— START OF TEXT TO READ —

In 1878, the Howard Shipyard of Jeffersonville, Ind., completed work on its magnum opus, the J.M. White.
Owned by the Greenville & New Orleans Packet Company, the big sidewheeler’s wooden hull measured overall 321 feet in length by 91 feet in width, including the cotton guards. Ten boilers supplied steam to engines having 43-inch cylinders with an 11-foot stroke. The paddlewheels were 44 feet in diameter.
Named for Capt. J.M. White (1823–1880) of Cloverport, Ky., the packet was the 276th steamboat built by the Howards. The contract was signed June 12, 1877; it was the fourth riverboat to be built for revered Southern steamboatman Capt. John W. Tobin.
The White was launched on April 3, 1878, and it was taken over the Falls of the Ohio a month later to New Albany, Ind., where, reportedly, much of the work was completed; finishing touches were done at Paducah, Ky., and Cairo, Ill. The contract price for the opulent riverboat was $103,500.

— END OF TEXT TO READ —
— START OF DATASET ENTRIES —

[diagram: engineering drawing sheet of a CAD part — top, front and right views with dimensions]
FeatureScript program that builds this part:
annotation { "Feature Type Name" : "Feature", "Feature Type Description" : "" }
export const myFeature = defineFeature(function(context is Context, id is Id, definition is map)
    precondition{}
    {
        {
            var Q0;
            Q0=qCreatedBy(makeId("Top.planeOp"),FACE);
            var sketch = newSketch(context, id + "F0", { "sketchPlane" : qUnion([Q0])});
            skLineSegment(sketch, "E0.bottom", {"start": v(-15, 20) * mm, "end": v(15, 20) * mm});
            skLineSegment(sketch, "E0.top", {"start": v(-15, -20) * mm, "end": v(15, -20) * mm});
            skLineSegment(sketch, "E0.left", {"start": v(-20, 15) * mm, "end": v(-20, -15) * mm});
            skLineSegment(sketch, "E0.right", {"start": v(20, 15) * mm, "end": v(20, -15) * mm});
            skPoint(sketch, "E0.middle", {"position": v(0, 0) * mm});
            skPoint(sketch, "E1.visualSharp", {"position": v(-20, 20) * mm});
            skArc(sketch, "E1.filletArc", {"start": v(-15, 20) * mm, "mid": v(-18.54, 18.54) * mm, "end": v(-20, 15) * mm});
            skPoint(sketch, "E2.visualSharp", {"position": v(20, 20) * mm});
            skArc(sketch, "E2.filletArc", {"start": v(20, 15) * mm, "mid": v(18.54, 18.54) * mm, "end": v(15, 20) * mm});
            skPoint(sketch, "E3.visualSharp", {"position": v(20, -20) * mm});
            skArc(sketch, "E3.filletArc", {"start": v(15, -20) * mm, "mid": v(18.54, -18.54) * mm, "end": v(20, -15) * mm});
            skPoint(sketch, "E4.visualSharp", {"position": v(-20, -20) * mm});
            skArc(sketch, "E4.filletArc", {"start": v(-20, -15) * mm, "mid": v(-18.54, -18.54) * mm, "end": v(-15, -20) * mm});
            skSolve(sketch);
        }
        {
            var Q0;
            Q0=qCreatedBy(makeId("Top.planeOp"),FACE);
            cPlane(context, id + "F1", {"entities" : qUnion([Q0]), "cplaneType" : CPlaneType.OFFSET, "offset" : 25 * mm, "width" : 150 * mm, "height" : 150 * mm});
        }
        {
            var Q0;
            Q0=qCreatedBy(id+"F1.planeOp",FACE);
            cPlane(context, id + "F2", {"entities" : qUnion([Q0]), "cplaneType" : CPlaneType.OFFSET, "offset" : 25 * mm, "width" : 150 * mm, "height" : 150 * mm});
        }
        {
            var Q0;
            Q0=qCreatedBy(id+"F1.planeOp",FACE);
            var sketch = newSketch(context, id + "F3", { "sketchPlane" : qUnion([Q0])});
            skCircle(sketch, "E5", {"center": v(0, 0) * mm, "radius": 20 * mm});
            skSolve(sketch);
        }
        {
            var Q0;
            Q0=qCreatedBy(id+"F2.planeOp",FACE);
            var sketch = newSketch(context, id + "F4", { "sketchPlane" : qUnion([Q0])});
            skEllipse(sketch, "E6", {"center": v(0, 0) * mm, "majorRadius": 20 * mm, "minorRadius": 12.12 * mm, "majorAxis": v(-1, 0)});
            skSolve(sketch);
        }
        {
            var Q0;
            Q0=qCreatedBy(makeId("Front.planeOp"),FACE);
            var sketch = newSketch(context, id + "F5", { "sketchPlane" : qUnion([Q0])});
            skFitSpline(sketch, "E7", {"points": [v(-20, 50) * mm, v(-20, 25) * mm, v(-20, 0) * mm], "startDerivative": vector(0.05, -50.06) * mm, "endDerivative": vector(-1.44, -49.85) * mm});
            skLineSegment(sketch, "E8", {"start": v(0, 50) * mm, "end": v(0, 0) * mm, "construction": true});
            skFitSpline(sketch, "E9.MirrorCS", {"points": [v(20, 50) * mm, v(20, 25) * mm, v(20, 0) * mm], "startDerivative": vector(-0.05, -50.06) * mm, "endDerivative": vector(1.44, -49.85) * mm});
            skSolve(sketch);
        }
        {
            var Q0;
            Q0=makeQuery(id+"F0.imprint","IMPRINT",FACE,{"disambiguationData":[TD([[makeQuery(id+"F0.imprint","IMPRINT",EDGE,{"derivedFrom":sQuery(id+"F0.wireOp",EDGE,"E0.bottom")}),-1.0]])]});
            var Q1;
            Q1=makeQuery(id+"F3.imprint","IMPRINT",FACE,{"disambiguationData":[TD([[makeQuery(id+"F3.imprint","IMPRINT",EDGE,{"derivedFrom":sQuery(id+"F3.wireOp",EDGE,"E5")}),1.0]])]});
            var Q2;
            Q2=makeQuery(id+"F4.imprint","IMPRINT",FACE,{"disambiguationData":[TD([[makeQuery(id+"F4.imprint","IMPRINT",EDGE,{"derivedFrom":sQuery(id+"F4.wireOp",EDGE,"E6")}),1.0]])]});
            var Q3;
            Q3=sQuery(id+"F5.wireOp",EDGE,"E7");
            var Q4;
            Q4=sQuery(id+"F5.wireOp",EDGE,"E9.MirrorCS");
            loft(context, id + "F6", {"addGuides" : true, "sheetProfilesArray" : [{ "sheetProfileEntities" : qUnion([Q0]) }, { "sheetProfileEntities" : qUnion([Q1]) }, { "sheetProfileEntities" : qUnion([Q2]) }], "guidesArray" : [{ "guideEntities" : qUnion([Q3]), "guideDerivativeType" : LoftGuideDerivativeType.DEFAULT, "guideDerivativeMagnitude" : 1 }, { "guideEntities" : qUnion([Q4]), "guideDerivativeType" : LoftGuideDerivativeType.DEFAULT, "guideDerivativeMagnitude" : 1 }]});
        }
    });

— END OF DATASET ENTRIES —
— START OF DATASET ENTRIES —

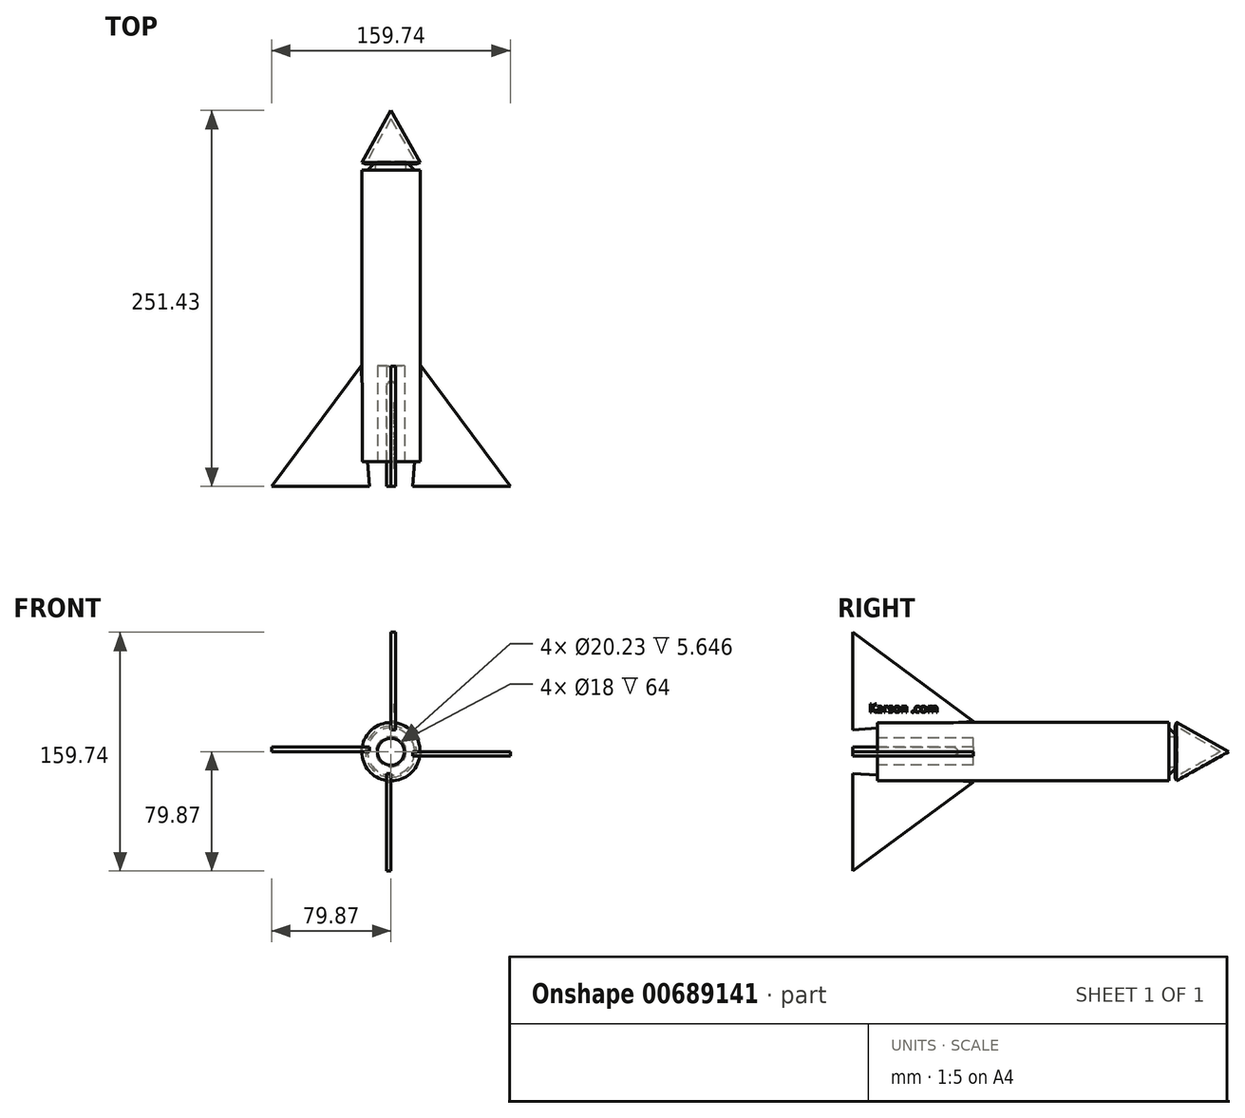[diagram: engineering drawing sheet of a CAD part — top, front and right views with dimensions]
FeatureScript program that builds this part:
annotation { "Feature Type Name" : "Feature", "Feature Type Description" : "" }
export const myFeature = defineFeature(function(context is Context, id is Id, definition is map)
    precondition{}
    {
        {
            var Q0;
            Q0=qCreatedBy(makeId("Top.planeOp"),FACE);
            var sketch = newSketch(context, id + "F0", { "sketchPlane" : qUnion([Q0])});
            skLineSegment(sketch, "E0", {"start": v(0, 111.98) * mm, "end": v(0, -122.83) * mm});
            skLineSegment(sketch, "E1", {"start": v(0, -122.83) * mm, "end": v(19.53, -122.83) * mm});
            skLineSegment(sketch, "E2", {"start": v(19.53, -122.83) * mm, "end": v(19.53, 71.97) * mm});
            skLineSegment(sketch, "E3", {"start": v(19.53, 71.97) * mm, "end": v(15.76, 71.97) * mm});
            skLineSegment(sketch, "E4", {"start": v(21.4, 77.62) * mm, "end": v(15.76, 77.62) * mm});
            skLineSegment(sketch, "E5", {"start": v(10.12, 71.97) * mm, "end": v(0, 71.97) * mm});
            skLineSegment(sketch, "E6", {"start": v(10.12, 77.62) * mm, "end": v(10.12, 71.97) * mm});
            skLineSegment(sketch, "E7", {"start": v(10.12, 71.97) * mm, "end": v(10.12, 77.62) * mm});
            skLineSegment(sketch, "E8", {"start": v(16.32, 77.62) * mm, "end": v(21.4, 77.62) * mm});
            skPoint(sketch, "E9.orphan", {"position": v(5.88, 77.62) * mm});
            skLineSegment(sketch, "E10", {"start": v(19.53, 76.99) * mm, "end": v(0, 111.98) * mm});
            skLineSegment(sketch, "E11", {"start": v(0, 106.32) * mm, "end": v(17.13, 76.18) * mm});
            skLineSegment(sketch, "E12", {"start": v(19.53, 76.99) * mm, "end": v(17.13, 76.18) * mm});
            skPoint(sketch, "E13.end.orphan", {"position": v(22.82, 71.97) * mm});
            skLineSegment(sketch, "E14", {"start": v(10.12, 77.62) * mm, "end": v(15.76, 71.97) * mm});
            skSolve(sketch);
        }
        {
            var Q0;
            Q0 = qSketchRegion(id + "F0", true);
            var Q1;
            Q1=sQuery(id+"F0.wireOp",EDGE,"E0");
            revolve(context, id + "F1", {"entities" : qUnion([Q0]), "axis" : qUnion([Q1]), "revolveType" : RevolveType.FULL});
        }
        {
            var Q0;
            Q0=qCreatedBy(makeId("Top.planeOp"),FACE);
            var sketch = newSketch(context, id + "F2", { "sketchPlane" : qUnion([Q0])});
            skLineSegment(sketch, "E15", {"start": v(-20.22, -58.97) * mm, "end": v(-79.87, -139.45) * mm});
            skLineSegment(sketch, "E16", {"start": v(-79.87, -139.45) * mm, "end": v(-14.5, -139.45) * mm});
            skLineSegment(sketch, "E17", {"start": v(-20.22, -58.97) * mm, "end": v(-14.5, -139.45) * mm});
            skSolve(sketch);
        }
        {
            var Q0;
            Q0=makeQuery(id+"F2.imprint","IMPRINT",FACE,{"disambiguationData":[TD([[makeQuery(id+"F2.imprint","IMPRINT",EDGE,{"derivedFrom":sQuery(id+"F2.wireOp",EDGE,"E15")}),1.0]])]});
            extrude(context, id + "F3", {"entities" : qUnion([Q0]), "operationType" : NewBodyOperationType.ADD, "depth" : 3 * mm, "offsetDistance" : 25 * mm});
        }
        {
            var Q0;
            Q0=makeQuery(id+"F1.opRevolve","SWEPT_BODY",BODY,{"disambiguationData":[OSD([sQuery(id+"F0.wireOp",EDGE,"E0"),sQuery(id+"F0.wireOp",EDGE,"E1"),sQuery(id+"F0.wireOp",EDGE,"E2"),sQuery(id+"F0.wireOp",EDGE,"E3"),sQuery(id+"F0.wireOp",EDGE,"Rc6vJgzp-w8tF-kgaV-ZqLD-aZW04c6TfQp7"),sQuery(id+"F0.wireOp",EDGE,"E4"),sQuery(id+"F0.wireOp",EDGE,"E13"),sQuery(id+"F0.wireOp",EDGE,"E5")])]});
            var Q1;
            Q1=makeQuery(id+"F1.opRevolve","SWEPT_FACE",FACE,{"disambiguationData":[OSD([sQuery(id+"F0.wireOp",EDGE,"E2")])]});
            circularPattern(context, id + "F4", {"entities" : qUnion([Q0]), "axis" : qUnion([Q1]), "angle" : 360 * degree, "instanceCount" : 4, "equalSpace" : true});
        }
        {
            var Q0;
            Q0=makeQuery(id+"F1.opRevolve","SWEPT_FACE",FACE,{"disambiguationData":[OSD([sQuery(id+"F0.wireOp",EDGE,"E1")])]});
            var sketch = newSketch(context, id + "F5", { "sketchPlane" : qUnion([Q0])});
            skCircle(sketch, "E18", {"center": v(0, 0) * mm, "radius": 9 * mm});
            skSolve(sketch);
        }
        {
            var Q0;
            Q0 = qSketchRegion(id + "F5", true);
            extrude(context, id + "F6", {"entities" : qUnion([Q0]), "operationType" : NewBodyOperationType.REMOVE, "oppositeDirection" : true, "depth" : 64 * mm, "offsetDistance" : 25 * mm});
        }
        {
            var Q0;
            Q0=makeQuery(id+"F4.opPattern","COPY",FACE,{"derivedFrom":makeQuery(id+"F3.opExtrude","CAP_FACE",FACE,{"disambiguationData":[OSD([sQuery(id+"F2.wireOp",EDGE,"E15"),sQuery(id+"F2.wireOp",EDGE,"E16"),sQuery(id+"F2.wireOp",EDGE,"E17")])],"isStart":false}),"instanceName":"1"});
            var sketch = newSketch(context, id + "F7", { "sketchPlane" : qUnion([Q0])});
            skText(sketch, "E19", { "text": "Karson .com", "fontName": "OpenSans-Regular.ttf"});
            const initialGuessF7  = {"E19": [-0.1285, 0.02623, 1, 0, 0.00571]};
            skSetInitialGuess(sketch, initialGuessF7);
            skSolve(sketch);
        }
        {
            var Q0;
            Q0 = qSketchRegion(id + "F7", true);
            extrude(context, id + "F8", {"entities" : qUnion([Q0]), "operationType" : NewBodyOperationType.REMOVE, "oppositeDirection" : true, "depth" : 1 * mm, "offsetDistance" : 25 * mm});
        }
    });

— END OF DATASET ENTRIES —

[SET TASKS]
**1.** Answer these from the passage on the J.M. White steamboat:
(a) How many boilers supplied steam to its engines?
(b) On what date was the contract for the boat signed?
(c) What was the contract price?
**2.** Extend the passage about the J.M. White steamboat, picking up after its last sentence.

[THE ANSWERS]
**1.**
(a) Ten
(b) June 12, 1877
(c) $103,500

**2.**
Renowned as the supreme triumph in cotton boat architecture, it later came to be known as the “Mistress of the Mississippi.” A lengthy and detailed description of the great steamboat, written by Col. Will S. Hays, was published in the Louisville Courier-Journal shortly after the vessel’s debut. No effort was spared to make the J.M. White the mightiest steamboat afloat, and it was said to be an engineer’s dreamboat, a pilot’s paradise and a passenger’s idea of supreme elegance.
On the White’s maiden trip south, it towed the partially completed steamer Edward J. Gay. Due to economic problems and the scourge of yellow fever, the White never carried its cotton capacity; the banner trip totaled 5,067 bales. The boat ran in the New Orleans–Vicksburg trade, teamed up with the Robt. E. Lee (second) and the seventh Natchez.
On December 13, 1886, after a trip down from Vicksburg, the White was tied up at Blue Store Landing, St. Maurice Plantation (Point Coupee Parish, La.) near Bayou Sara. The cargo consisted of 3,600 bales of cotton, 8,000 sacks of seed, 400 barrels of oil and some 40 passengers. The lines had barely been tied to the wharf when flame leapt out of the main deck, quickly enveloping the steamboat in a spectacular conflagration. Gunpowder stowed in the hold exploded, and huge timbers were hurled aloft. It was reported that some 28 people (including crew members) perished, and the number of deaths would have been greater had it not been for the heroism of the clerk, Walsh Floyd, who lost his life while saving others. One of the unusual casualties was a gigantic ox named Otoe Chief, weighing 3,980 pounds and billed as the largest in the world. The animal had been exhibited throughout the South and was en route to New Orleans to be featured in the upcoming Mardi Gras.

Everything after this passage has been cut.